DOCUMENT EXTRACT
· · · · · · ·

Natural gas futures continue to appear comfortable at their current price level as the April contract quietly went off the board Wednesday at $7.233, up 1.9 cents on the day. Likewise, May natural gas futures, which now take on prompt-month status, closed on Wednesday at $7.456, up 7.2 cents.

Trading on Wednesday had the potential to be pretty interesting. In addition to it being the April contract’s expiration, the day also gave traders the chance to jockey for position ahead of Thursday morning’s storage report. Withdrawal estimates have varied widely.

“I think we saw some book squaring on the expiration…compounded with book squaring ahead of the storage report,” said Tim Evans, an analyst with IFR Energy Services. “We are at a price level here that is really comparable on the May contract to where we closed on Thursday and Friday, so it is kind of an interesting level we have come back to here.”

· · · · · · ·

ACTIVITY LIST
1. From the natural gas futures report, reproduce the passage from "Natural gas futures continue" up to and including "up 7.2 cents.".
2. In the natural gas futures report, what price did the April contract close at when it expired on Wednesday?

· · · · · · ·

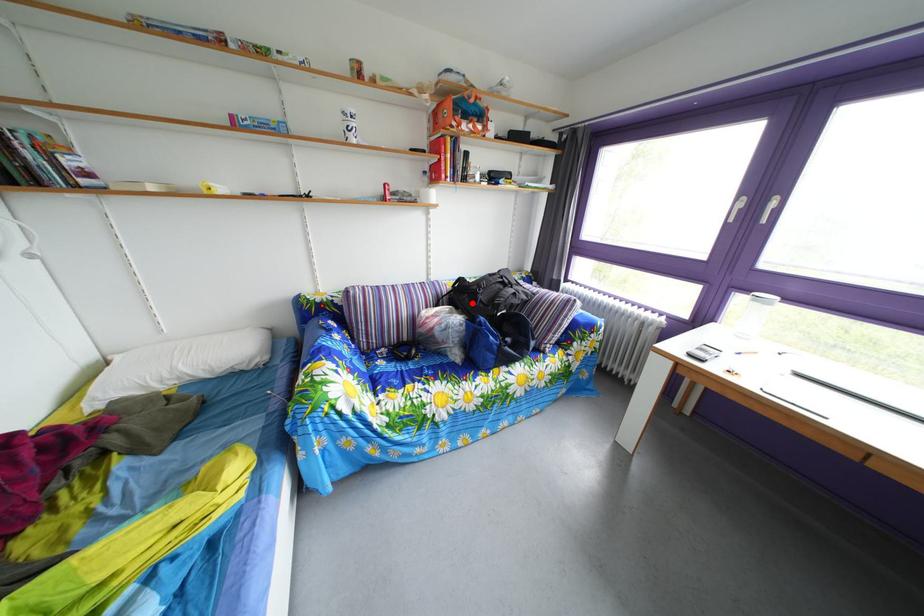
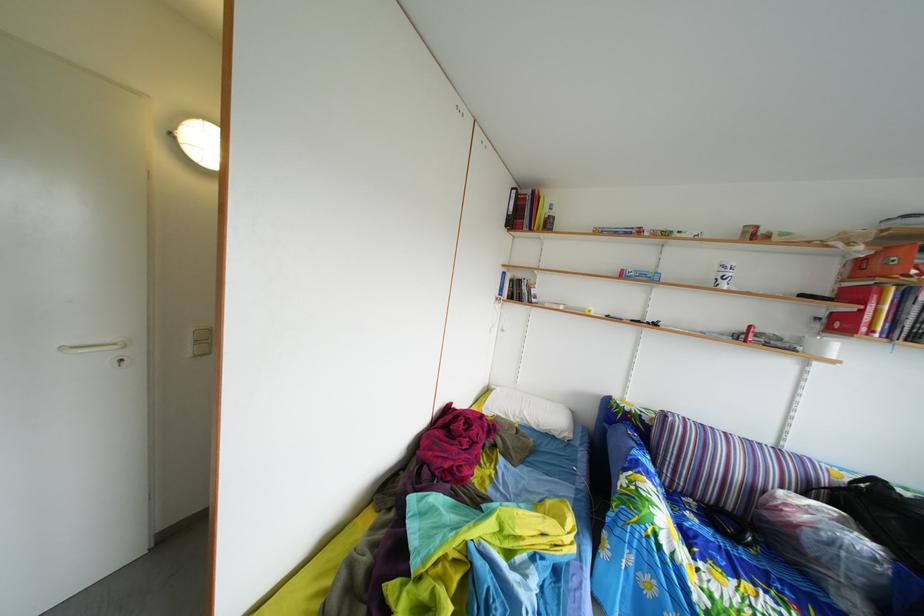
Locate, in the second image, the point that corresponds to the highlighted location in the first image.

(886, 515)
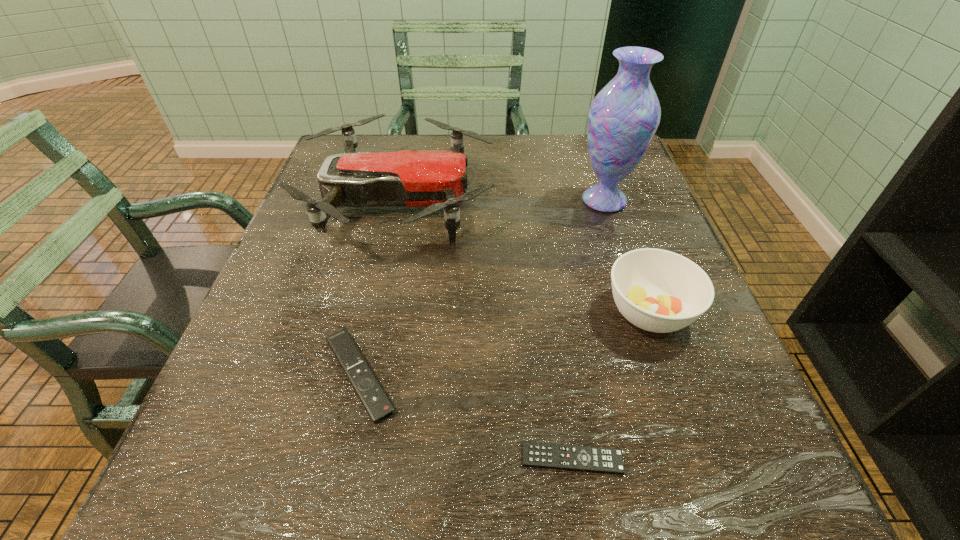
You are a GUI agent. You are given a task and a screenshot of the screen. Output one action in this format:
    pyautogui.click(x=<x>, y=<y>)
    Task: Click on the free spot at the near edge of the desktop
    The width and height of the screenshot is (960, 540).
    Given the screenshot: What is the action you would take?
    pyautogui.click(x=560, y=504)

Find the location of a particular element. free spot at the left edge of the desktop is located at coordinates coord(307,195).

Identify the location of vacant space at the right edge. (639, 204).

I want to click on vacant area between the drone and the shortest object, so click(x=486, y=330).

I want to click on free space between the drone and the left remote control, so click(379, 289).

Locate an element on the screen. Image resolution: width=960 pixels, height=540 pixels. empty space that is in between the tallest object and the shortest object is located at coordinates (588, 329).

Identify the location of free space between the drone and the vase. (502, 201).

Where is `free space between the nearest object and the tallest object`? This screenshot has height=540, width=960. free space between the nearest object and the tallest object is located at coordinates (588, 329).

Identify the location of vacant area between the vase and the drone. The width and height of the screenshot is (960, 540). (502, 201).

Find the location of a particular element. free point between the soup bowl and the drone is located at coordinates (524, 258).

· · · · · · ·

RESULTS OF THE TASKS
1.
Natural gas futures continue to appear comfortable at their current price level as the April contract quietly went off the board Wednesday at $7.233, up 1.9 cents on the day. Likewise, May natural gas futures, which now take on prompt-month status, closed on Wednesday at $7.456, up 7.2 cents.

2. $7.233